Une histoire de palmarès
Le paradis, c’est quand les pronostics se réalisent. Quand Une histoire de famille, Underground ou Le Pianiste emportent la Palme d’or. Des hommes et des dieux ou Le Fils de Saul le Grand Prix. Iñárritu et Pawlikowski la mise en scène. Quand Irène Jacob reçoit le prix d’interprétation pour La Double vie de Véronique, Holly Hunter pour La Leçon de piano, Natacha Régnier pour La Vie rêvée des anges. Quand John Turturo est consacré pour Barton Fink, Jean Dujardin est The Artist et Marcello Fonte, Dogman.

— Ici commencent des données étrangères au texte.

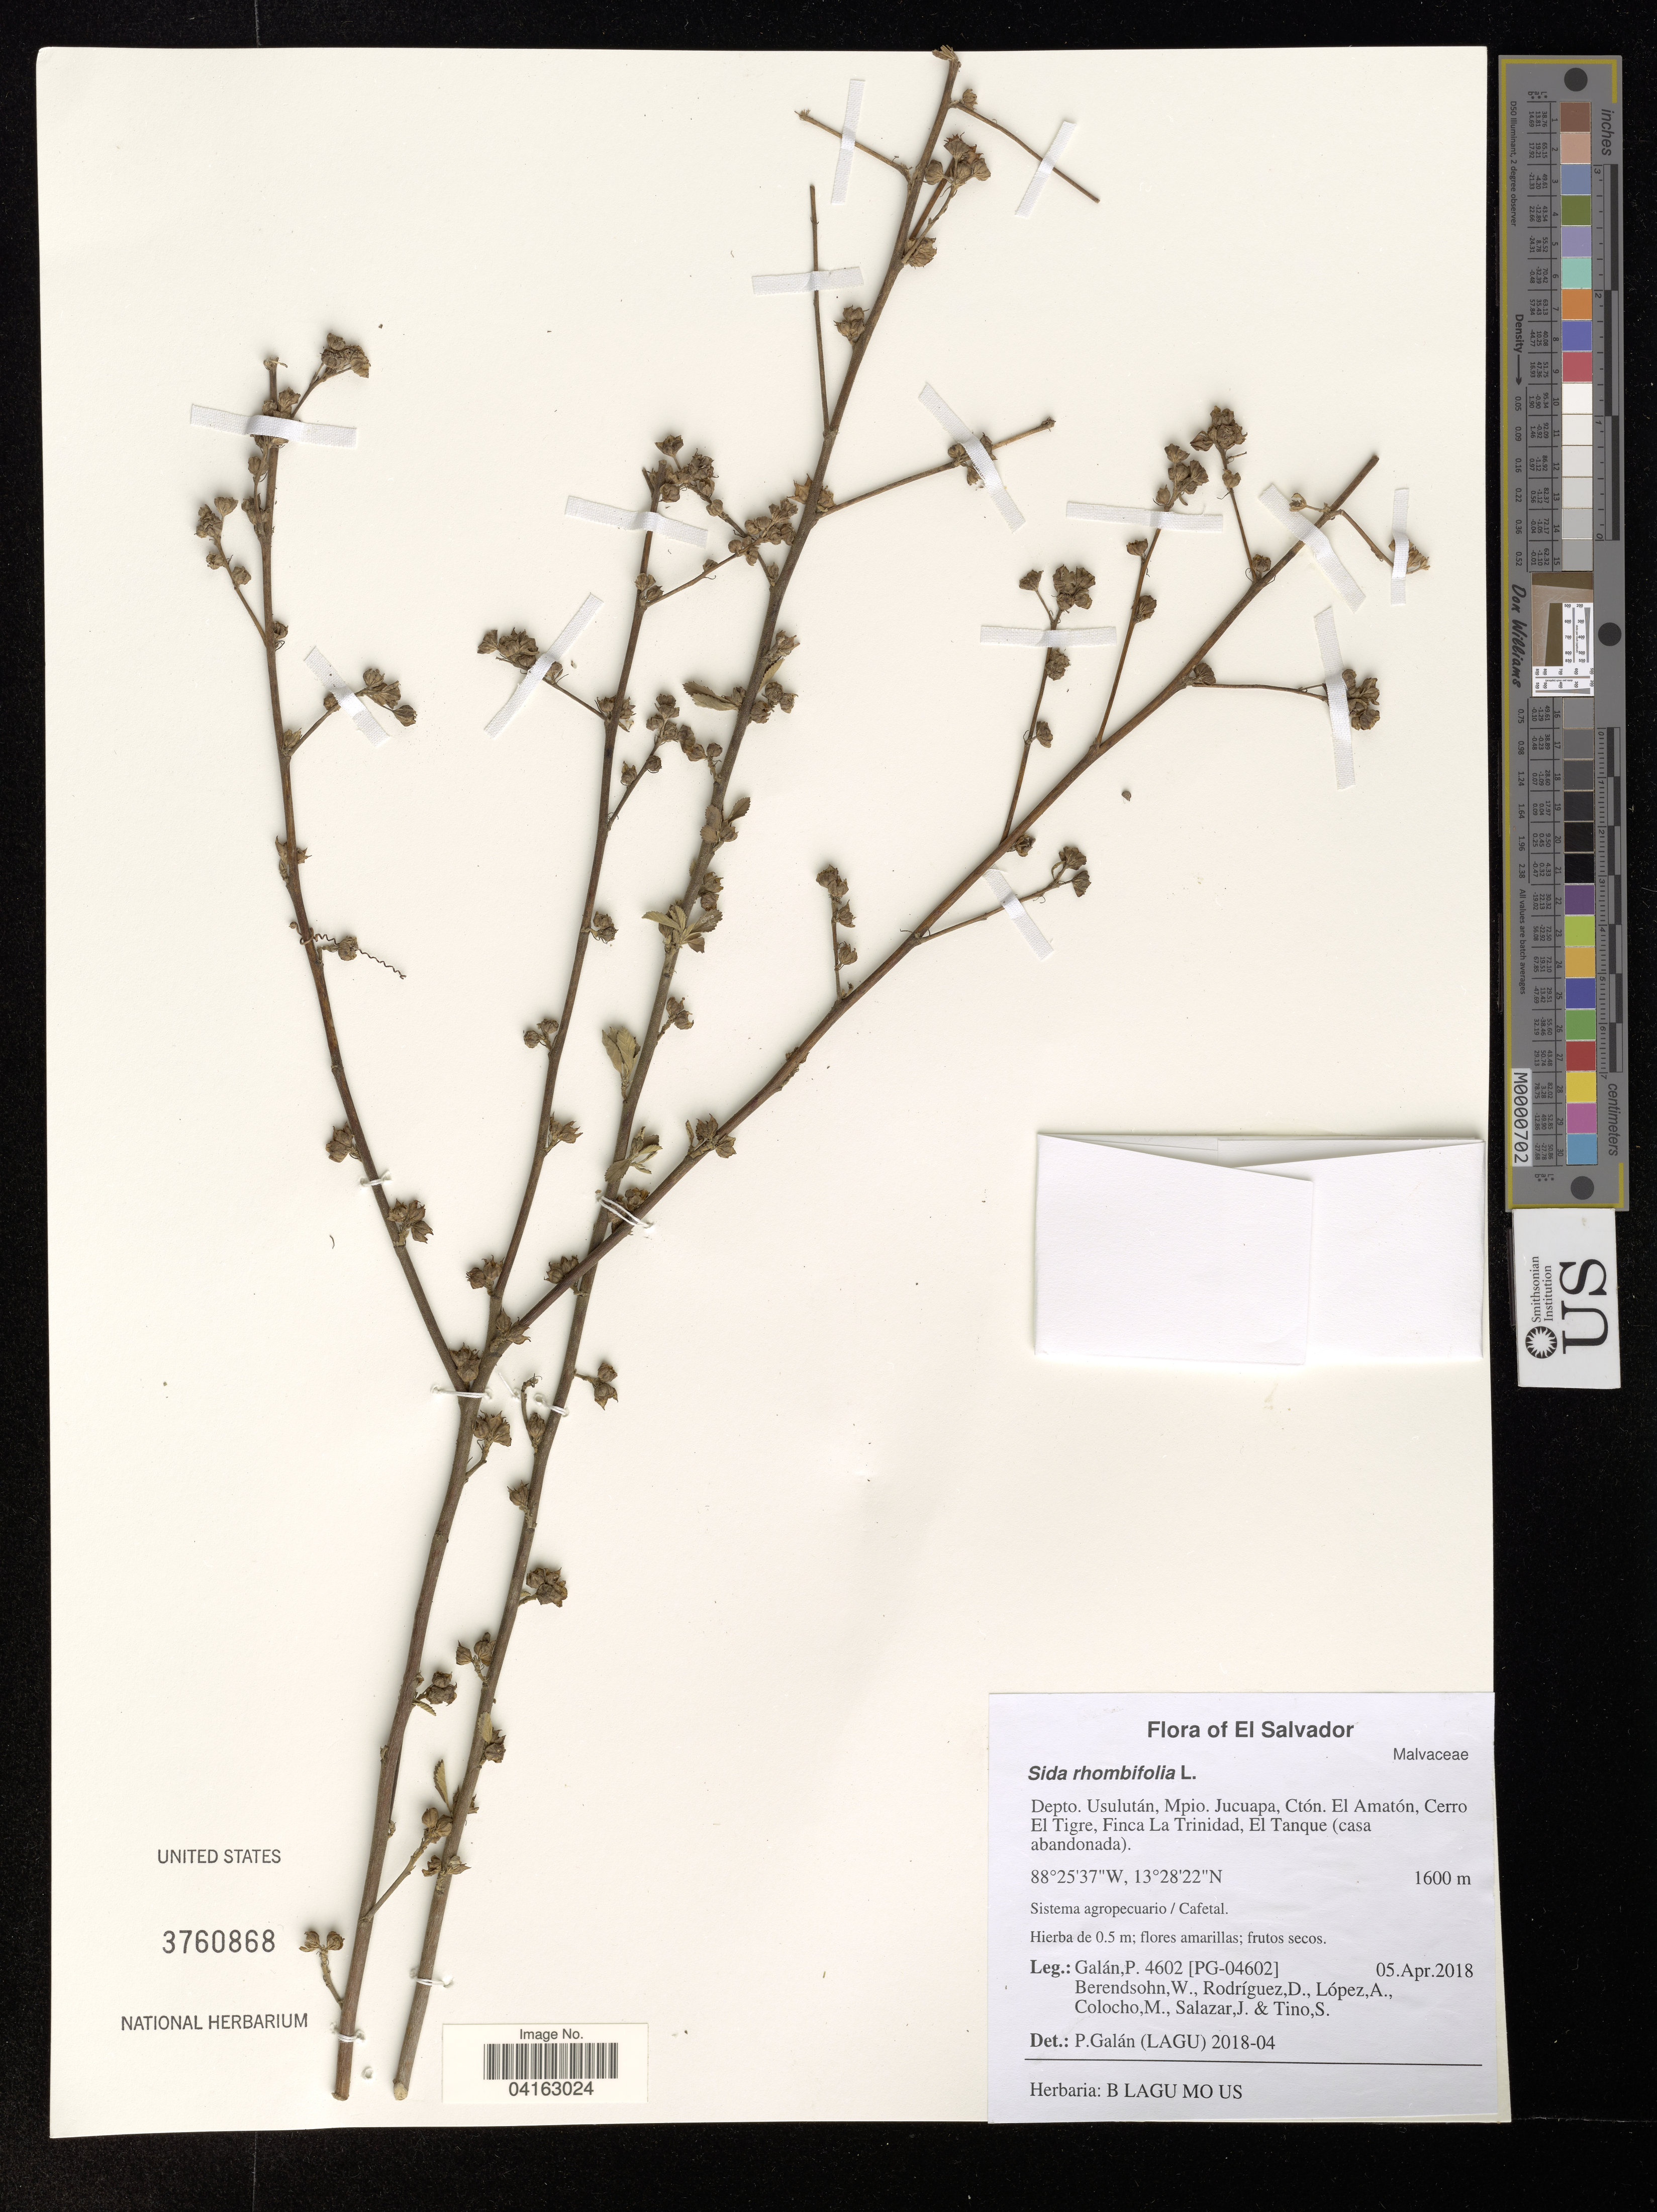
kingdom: Plantae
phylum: Tracheophyta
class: Magnoliopsida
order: Malvales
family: Malvaceae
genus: Sida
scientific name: Sida rhombifolia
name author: L.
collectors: P. Galan, W. Berendsohn, D. Rodriguez, A. López & et al.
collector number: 4602 / [PG-04602]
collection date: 2018-04-05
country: El Salvador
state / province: Usulutan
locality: Depto. Usulután, Mpio. Jucuapa, Ctón. El Amatón, Cerro El Tigre, Finca La Trinidad, El Tanque (casa abandonada).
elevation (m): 1600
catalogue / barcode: US 3760868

L’enfer, c’est quand le jury de Tim Burton se montre "courageux" en palmant Oncle Boonmee, plus efficace qu’un valium. Quand le jury de Jane Campion se montre susceptible en n’accordant aucun prix à Tony Erdmann car il est plébiscité par le public et la critique. Quand l’exclusion de Lars von Trier, du festival et du palmarès, pour apologie du nazisme, prive Tilda Swinton (We need to talk about Kevin) du prix d’interprétation au profit de Kirsten Dunst, héroïne de Melancholia. Etc., etc., etc.
Le prix ou la bronca
Le paradis, c’est Geraldine Chaplin qui remet la Caméra d’or à Jaco, c’est entendre la Croisette buzzer pour C’est arrivé près de chez vous, c’est répondre à la toute jeune Émilie Dequenne, inquiète de ne pas avoir de photo souvenir, qu’il y en aura plein les magazines (et même une à côté de Johnny). C’est entendre les Dardenne, Palme en main, avoir une pensée pour Florence Aubenas et apprendre à sa libération que leurs mots l’avaient aidée à tenir. C’est lire le titre d’un journal anglais : Olivier Gourmet remporte le prix d’interprétation d’une nuque. C’est souhaiter bon anniversaire à Bouli sur la Croisette tout en le félicitant pour les trois prix d’Eldorado. C’est regarder les nuages au-dessus de la baie avec Marion Hansel, prendre tous les jours des nouvelles d’un membre du jury, Benoît Poelvoorde, ou assister au passage de Virginie Efira de la comédie romantique au cinéma d’auteur.
L’enfer, c’est André Delvaux, membre du jury, emporté sur une civière. C’est la bronca tout au long de la projection du Joueur de violon, premier et dernier film de son chef op’ Charlie Vandamme, qui ne s’en remettra pas. C’est courir comme un Borlée pour voir JCVD avec Jean-Claude Van Damme, sentir la déchirure d’un mollet se rouvrir, s’arrêter et se dire, tout essoufflé, qu’on est en train de devenir cinglé.
Quand l’enfer devient le paradis
Le paradis, c’est le monde à l’envers. Alejandro Iñárritu qui me pose des questions en sortant de son Carne y Arena, cette expérience inouïe qui préfigure peut-être le cinéma de demain, entre réalité virtuelle et installation d’art contemporain.
L’enfer, c’est lorsque le festival est terminé, que le travail redouble car beaucoup de films sortent dans la foulée.
Il est même arrivé que l’enfer se transforme en paradis. Le samedi 12 mai 2018 était un jour comme on les aime, un jour où l’on va rencontrer un cinéaste qu’on admire, Pawel Pawlikowski (Ida), qui vient de signer un film sublime, Cold War. Message : Pawlikowski s’est cassé le pied, les entretiens sont annulés. Damned ! Changement de programme. J’irai voir ce film belge que j’allais donc manquer pour cause d’interview : Girl de Lukas Dhont. Certains sont sauvés par le gong, d’autres par un pied cassé.
Il est temps de fermer la boîte à souvenirs. Avec Woody Allen - fidèle de la section Hors compétition - et son merveilleux dernier plan de Radio Days, celui d’une enseigne lumineuse sur un toit, celle d’un chapeau qui salue et dit au revoir. C’était la dernière séquence, c’était la dernière séance, et le rideau sur l’écran est tombé.